China sentences human rights website founder to five years in prison
A Chinese court sentenced the founder of a human rights news website to five years in prison on Tuesday for "inciting subversion of state power. In a statement, the Human Rights Watch called on the authorities to quash the conviction and to free Liu Feiyue unconditionally, Efe news reported. Liu, 48, founded the Civil Rights and Livelihood Watch website in 2006.
The portal reported on human rights issues in China including demonstrations, the prosecution of activists and lawyers, abuses by the police and corruption in the government. He was arrested at the end of 2016 at his home in Suizhou in Hubei province. In addition to the articles which he posted on his website, Liu also produced annual reports on human rights violations in China from 2014 until he was arrested.

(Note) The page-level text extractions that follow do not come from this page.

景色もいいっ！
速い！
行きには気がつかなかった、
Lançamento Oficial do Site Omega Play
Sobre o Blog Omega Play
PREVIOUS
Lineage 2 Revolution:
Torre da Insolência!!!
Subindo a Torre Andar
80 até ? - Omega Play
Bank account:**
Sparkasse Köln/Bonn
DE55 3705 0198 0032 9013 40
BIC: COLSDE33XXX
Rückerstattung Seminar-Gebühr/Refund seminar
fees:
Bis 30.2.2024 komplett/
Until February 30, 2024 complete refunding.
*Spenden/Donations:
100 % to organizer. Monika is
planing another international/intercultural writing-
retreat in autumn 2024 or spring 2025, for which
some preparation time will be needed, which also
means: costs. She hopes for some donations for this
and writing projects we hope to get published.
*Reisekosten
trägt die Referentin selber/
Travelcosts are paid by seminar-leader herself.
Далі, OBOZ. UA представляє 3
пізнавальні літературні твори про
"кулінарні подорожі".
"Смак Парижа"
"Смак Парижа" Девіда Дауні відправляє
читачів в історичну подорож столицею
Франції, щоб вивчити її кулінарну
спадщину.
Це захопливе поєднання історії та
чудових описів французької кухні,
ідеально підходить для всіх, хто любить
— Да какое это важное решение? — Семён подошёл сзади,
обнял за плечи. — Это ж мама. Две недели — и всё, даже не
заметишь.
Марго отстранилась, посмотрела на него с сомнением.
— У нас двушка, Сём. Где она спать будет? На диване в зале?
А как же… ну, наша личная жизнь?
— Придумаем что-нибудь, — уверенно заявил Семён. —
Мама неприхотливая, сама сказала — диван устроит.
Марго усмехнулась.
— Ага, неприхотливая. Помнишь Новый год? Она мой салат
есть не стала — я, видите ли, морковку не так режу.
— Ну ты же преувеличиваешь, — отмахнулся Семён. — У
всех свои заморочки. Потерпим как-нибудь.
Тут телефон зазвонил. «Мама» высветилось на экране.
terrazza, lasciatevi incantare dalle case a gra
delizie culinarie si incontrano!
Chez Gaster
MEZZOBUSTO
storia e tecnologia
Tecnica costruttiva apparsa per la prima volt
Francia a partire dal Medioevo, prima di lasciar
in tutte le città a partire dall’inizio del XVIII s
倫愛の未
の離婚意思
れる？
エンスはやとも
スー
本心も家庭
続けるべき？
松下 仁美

"Prosecuting the editor of a human rights website shows just how frightened the Chinese government is about independent reporting on abuses from inside China," said Wang Yaqiu, China researcher at Human Rights Watch. HRW also said that Liu's trial was marred by the denial of his right to legal counsel and other violations of due process. The Hunan Bureau of Justice eventually withdrew the license of one of Liu's lawyers, Weng Donghai.
In March 2018, Reporters Without Borders released a statement in which it said it feared for the lives of a dozen journalists and bloggers imprisoned in China, including Liu. Liu's arrest comes a day after the Tianjin No 2 Intermediate People's Court on Monday sentenced human rights lawyer Wang Quanzhang to four years in prison also for subversion of state power.
Wang was arrested in August 2015 during a government crackdown against law firms specialising in human rights cases, which led to the arrests of around 250 lawyers and activists. He has defended groups persecuted by Chinese authorities, ranging from members of the spiritual group Falun Gong (banned in China since 1999), to dissidents and activists.